A Schurz man was sentenced up to 14 years in prison Tuesday in District Court stemming from a terrifying robbery in January.
Bryan Aaron Plummer, 26, was given consecutive sentences for robbery and false imprisonment despite no criminal history after the Jan. 11 incident at City Liquor.
Churchill County Chief Deputy District Attorney Lane Mills said Plummer, who is suspected of having gang ties, entered the store twice and threatened Shauna Stelling, who was on duty as a clerk.
Upon Plummer’s second entrance into the store, he wielded a baseball bat and attempted to break open the register. He was unable and threatened Stelling into opening the register to retrieve more than $650.
Plummer then locked Stelling in the bathroom.
“He forces the victim into the back of the store,” Mills said. “She doesn’t know if she will be killed, hurt or what will happen.”
Authorities made contact with Plummer, who was identified because he was wearing the same clothes as in the video recording at the store.
Fallon police Capt. Ron Wenger said in a previous interview evidence left at the scene directed police to Plummer’s identity.
Mills, meanwhile, emphasized to the court the stress of the incident on Stelling, who is still suffering from the robbery.
“This crime … had a massive impact on the victim,” he said.

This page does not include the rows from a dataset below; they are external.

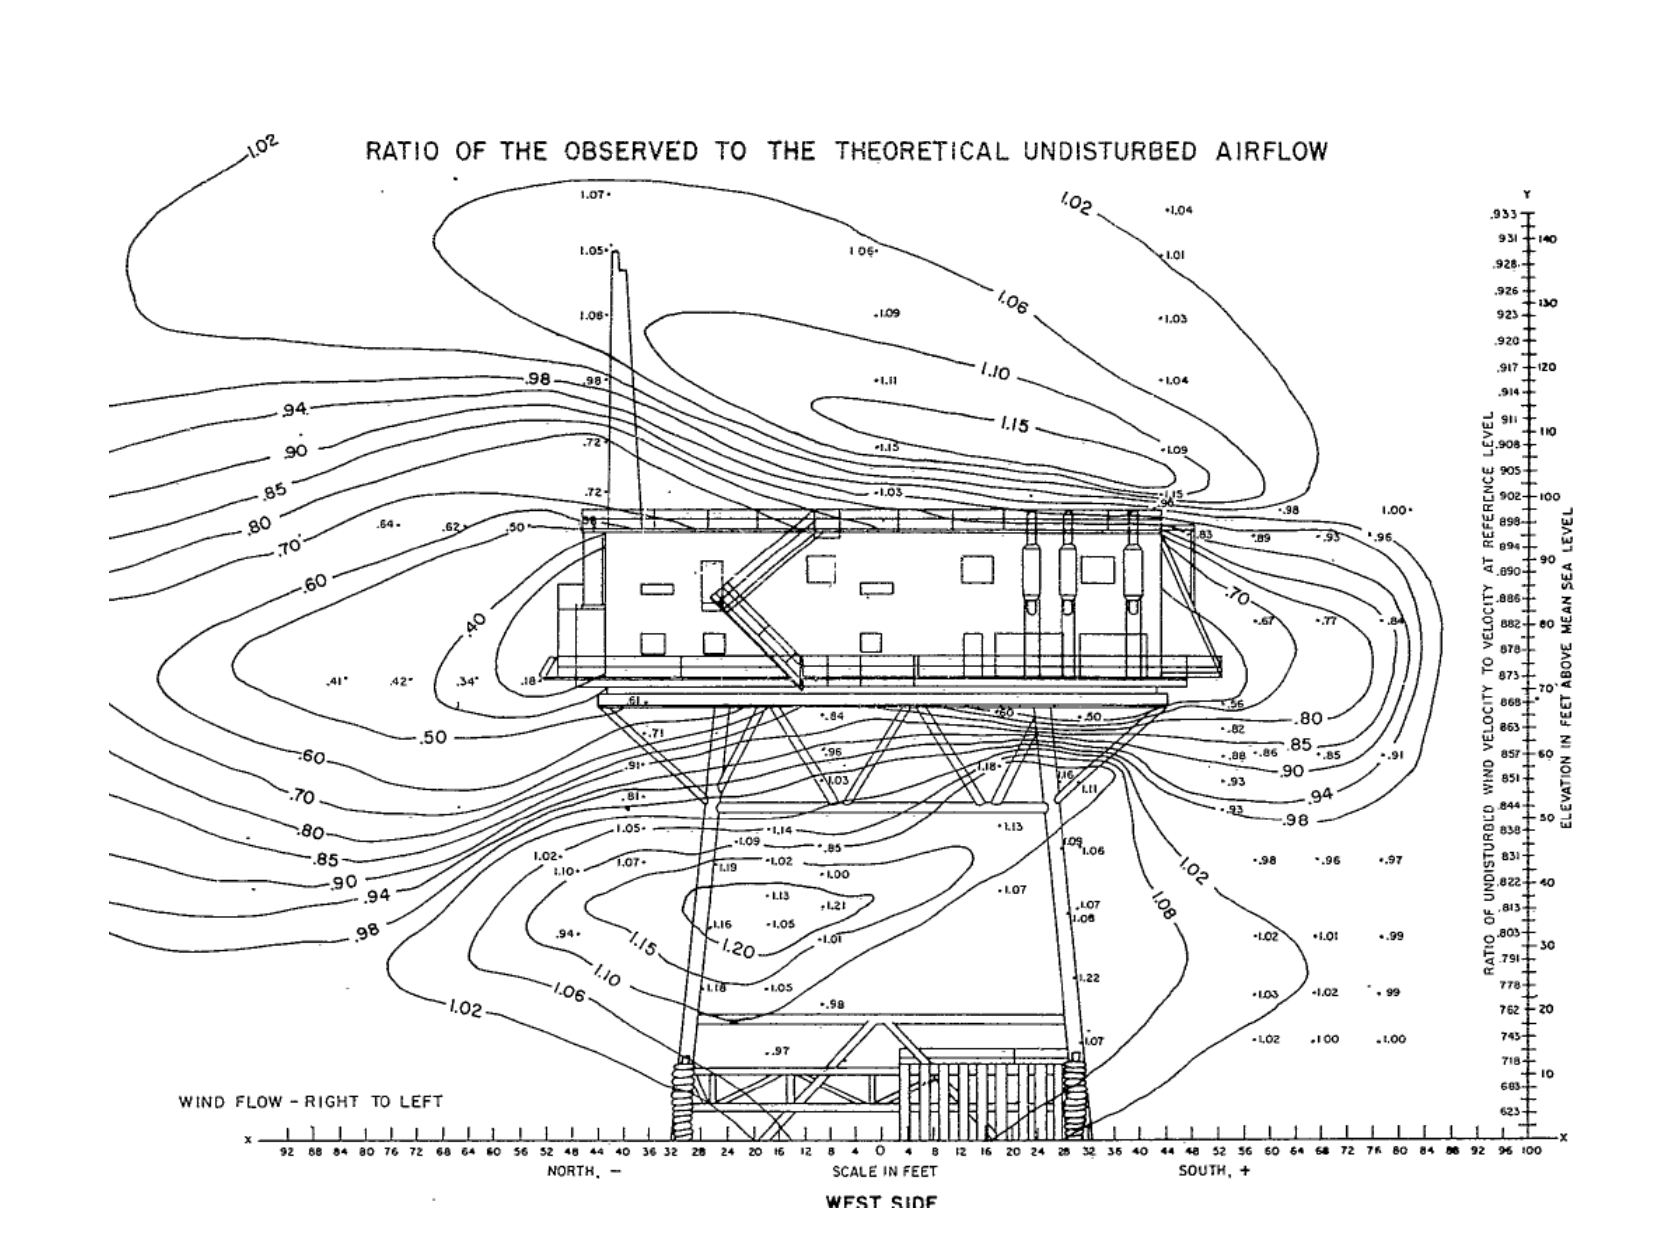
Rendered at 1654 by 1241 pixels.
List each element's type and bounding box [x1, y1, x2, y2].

picture [109, 126, 1587, 1208]
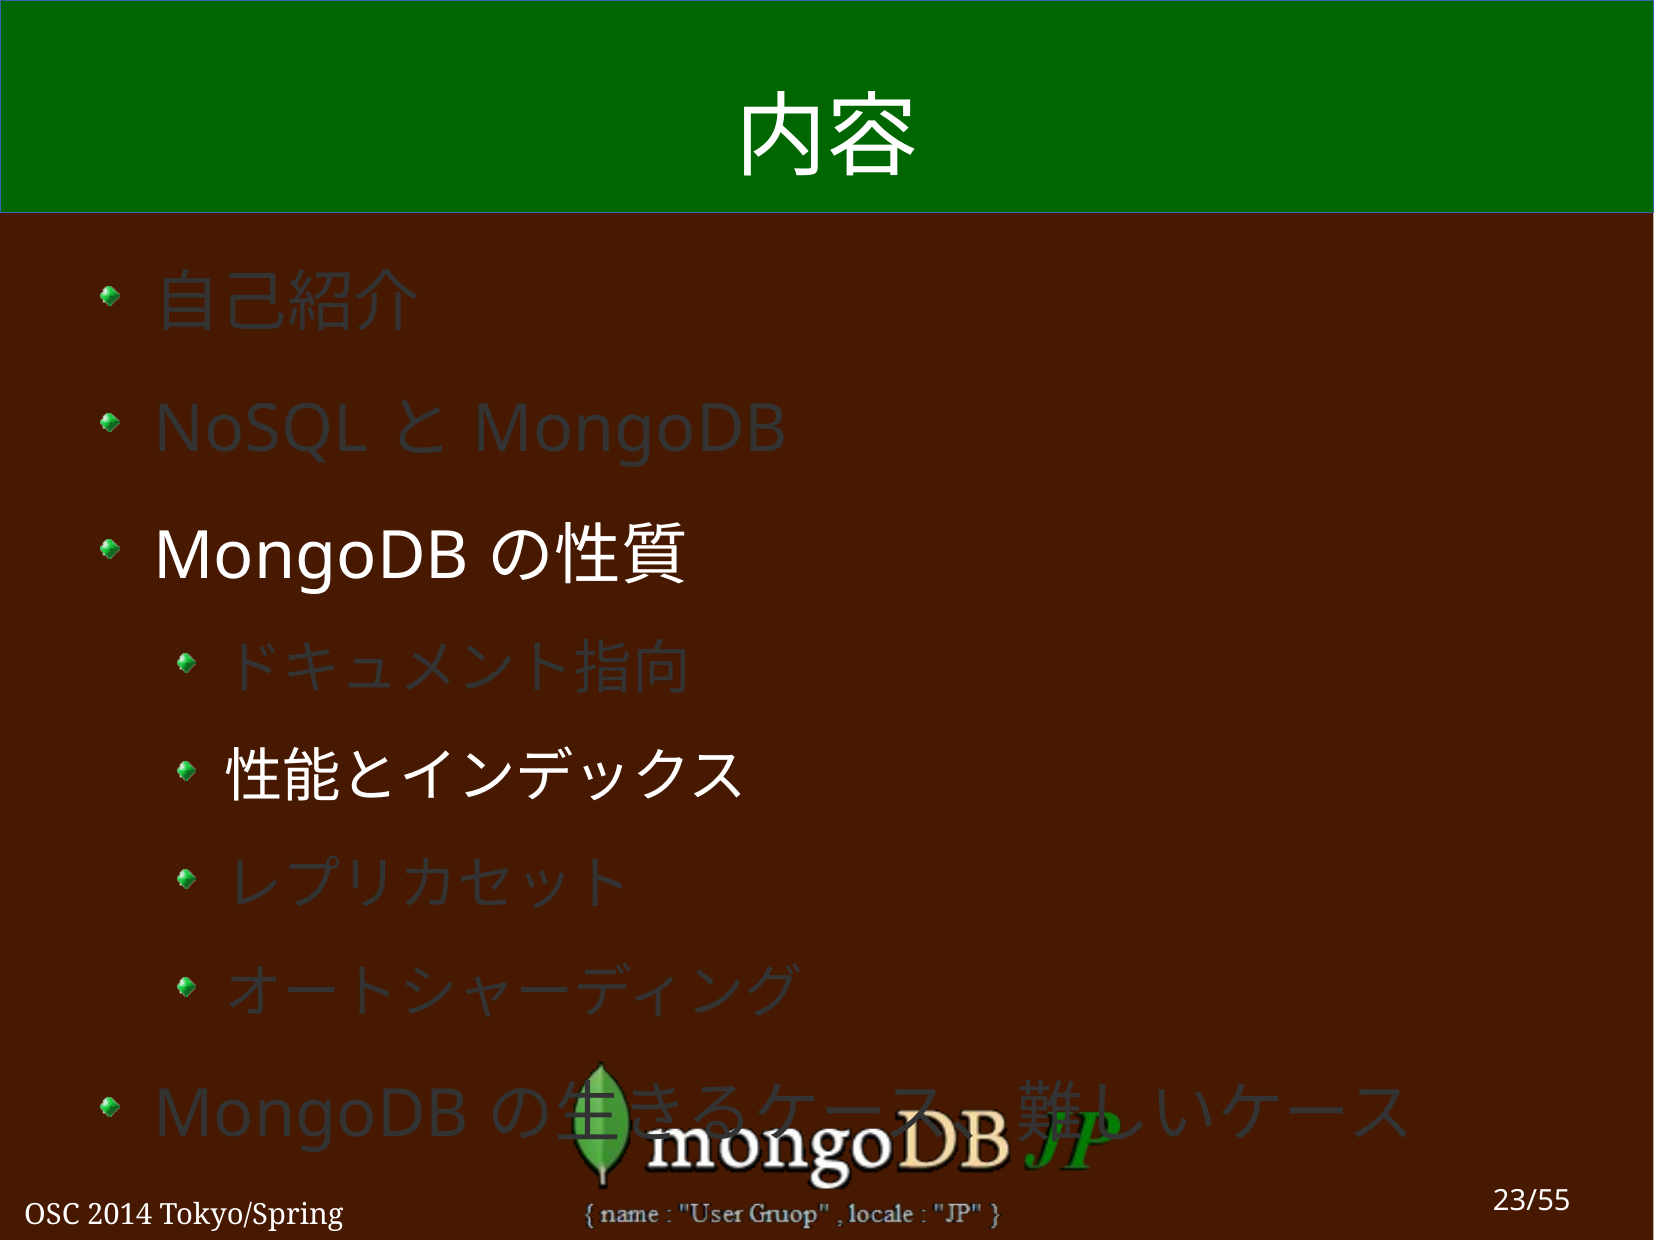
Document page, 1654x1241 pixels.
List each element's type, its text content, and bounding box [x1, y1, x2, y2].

picture [566, 1132, 1140, 1241]
list 自己紹介 NoSQLとMongoDB MongoDBの性質 ドキュメント指向 性能とインデックス レプリカセット オートシャーディング MongoDBの生きるケース、難しいケース [82, 247, 1571, 1132]
title 内容 [82, 49, 1571, 207]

Plummer’s attorney, Charlie Woodman, argued vociferously against his client having gang ties. He said the crime was not gang related and stressed Plummer’s lack of a criminal history, which doesn’t include any misdemeanors.

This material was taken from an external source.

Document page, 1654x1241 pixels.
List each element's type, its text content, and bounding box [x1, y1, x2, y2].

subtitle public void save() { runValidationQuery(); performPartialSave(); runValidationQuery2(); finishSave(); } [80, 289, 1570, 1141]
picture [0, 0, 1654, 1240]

However, Woodman said the crime was a “horrible thing” and his client wish he could turn back the clock. Woodman added Plummer has been tortured by his actions.
Woodman, again citing his client’s lack of criminal behavior, asked for concurrent sentences and that Plummer is “really not that bad of a person.”

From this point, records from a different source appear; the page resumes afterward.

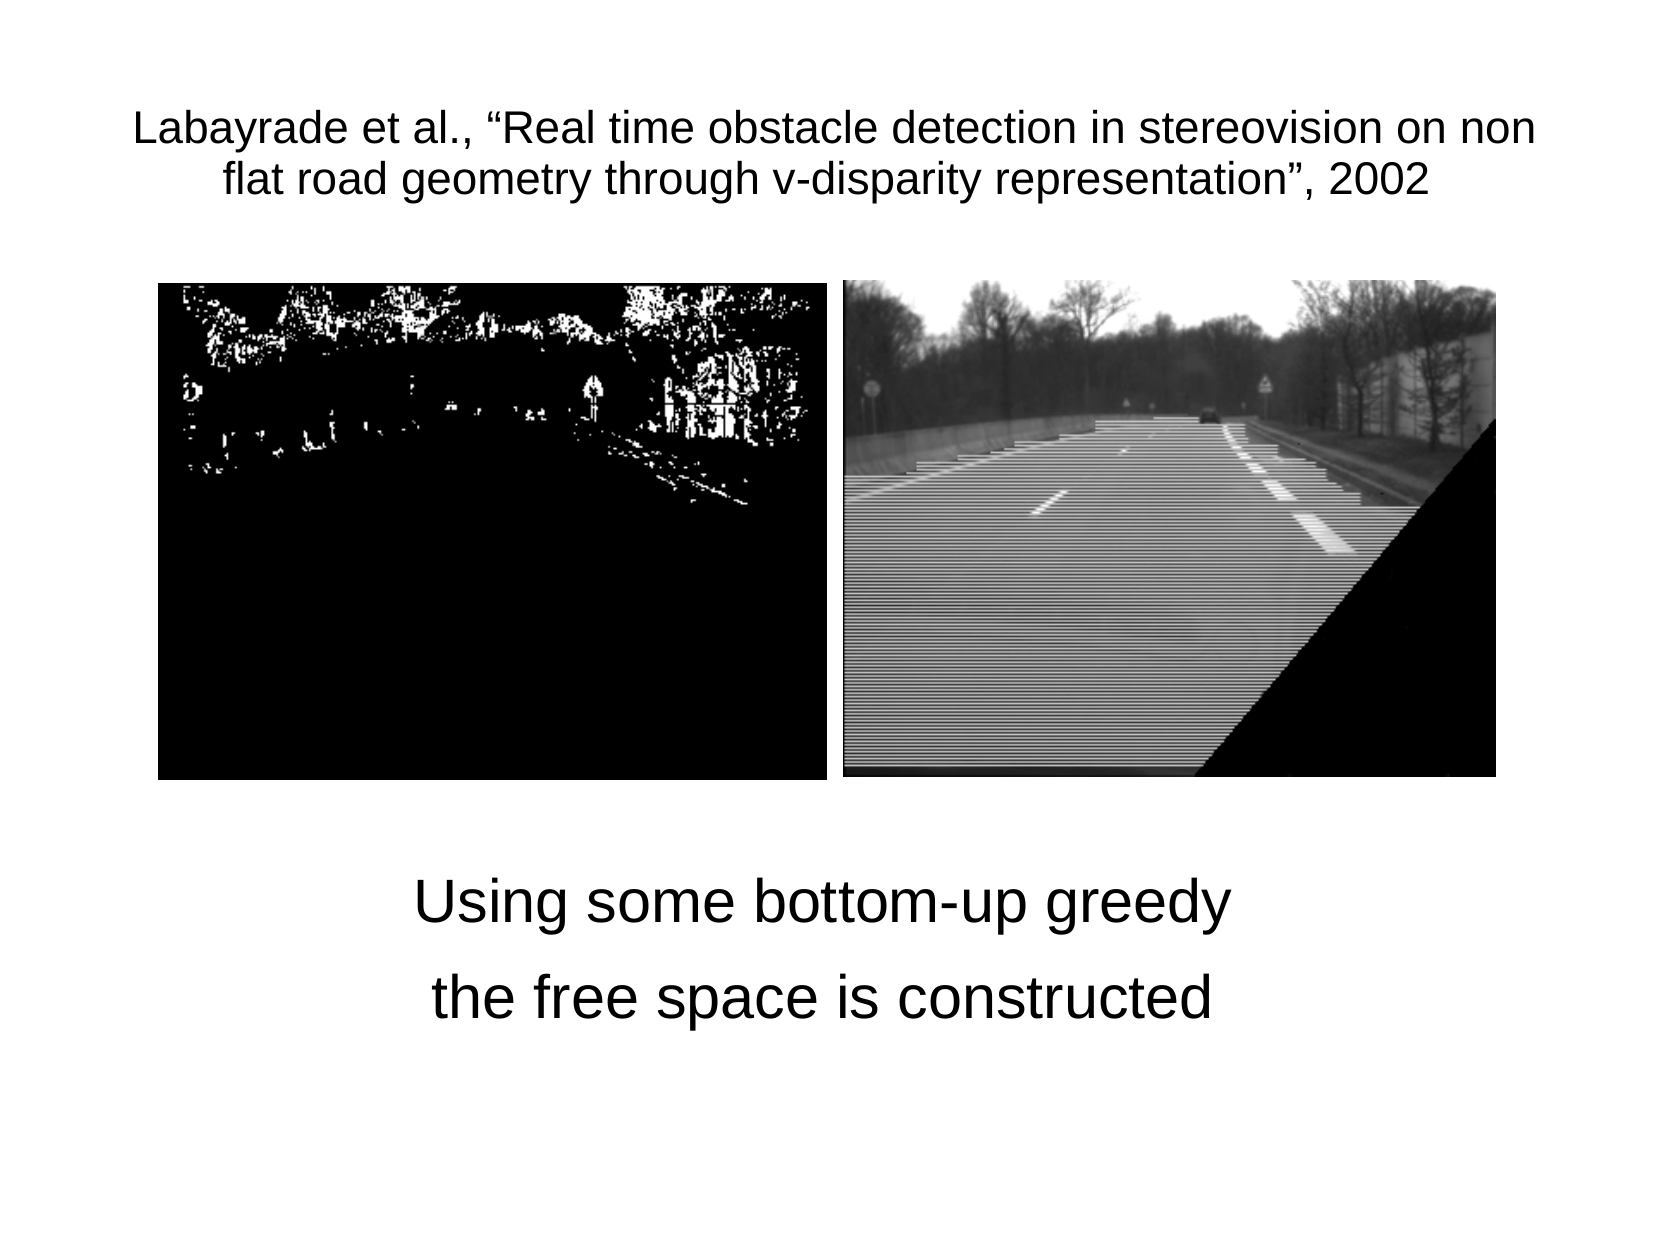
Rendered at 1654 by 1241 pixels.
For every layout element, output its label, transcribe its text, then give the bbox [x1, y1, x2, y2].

picture [843, 280, 1496, 777]
picture [158, 283, 827, 781]
title Labayrade et al., “Real time obstacle detection in stereovision on non flat road geometry through v-disparity representation”, 2002 [82, 49, 1571, 257]
list Using some bottom-up greedy the free space is constructed [63, 867, 1519, 1033]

In addition, Woodman said giving consecutive sentences would be a roll of the dice in prison, which may turn out a more dangerous person than when Plummer went in.
“If we hang him with all this time, as the state wants, where’s that get us?” Woodman asked. “We run the risk he comes out a far worse person that he is.”
Stelling, menwhile, took the stand and detailed how her life has been forever altered due to the attack. She said she was fired the next day and didn’t leave her home for nearly two months.
Stelling said she suffers from anxiety and sought out help from a mental health clinic. In addition, Stelling panics whenever someone approaches from behind.
As for Plummer and not inflicting physical pain, Stelling said she could care less no physical harm was done.
“I could give a crap that no physical harm was done,” she sobbed. “If I could’ve taken a broken leg over the emotional pain, I would have.”